O efeito imediato no pregão de hoje deve ser limitado. O lançamento foi amplamente antecipado pelo mercado, e os preços dos ativos relacionados, como ações de bancos e gestoras, já refletiram boa parte da expectativa nas últimas semanas. O olhar agora se volta pra segunda-feira, quando o sistema entra no ar e os primeiros fluxos de captação começam a aparecer.

Bancos digitais e plataformas independentes tendem a sair na frente na divulgação. Pra eles, o Tesouro Reserva é mais uma porta de entrada pro investidor que ainda está parado na poupança de banco grande. Pra os bancões tradicionais, a equação é mais delicada: a poupança é uma fonte de funding barata pra crédito imobiliário, e a saída de recursos pode pressionar margens daqui pra frente.
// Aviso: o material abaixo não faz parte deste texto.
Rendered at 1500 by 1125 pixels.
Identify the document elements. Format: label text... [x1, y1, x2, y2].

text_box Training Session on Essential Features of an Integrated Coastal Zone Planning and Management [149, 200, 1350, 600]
Na comunidade da Traders, os investidores já vinham debatendo nas últimas semanas a melhor forma de migrar a reserva de emergência pro novo produto, comparando com Tesouro Selic e CDBs de liquidez diária. A leitura predominante é que, pra dinheiro abaixo do limite do FGC, o Tesouro Reserva tende a ser a escolha racional, embora CDBs de instituições menores ainda possam pagar prêmios atraentes pra quem topa correr risco de crédito limitado.

Os pontos de atenção

Vale lembrar que ainda não há histórico do produto. A taxa de administração da plataforma escolhida pelo investidor, a velocidade real do resgate em dias de estresse de mercado e o comportamento do título em cenários de queda da Selic são variáveis que só o tempo vai mostrar. Pra quem tem perfil mais conservador, faz sentido começar com uma alocação parcial e ir testando a operação na prática.

Outro ponto importante é que o Tesouro Reserva, por ter rendimento atrelado à Selic, perde atratividade caso a taxa básica caia bruscamente. Hoje a previsão do mercado, segundo o boletim Focus, aponta pra um ciclo de cortes nos próximos trimestres. Isso não anula o produto, mas reduz o gap em relação à poupança tradicional ao longo do tempo.

De toda forma, o que se desenha pra segunda-feira é uma virada de página. Pela primeira vez em décadas, a caderneta tem um concorrente direto, com as mesmas vantagens estruturais e rentabilidade objetivamente superior. A pergunta deixa de ser "vale a pena migrar" e passa a ser "quando ainda faz sentido manter alguma coisa na poupança".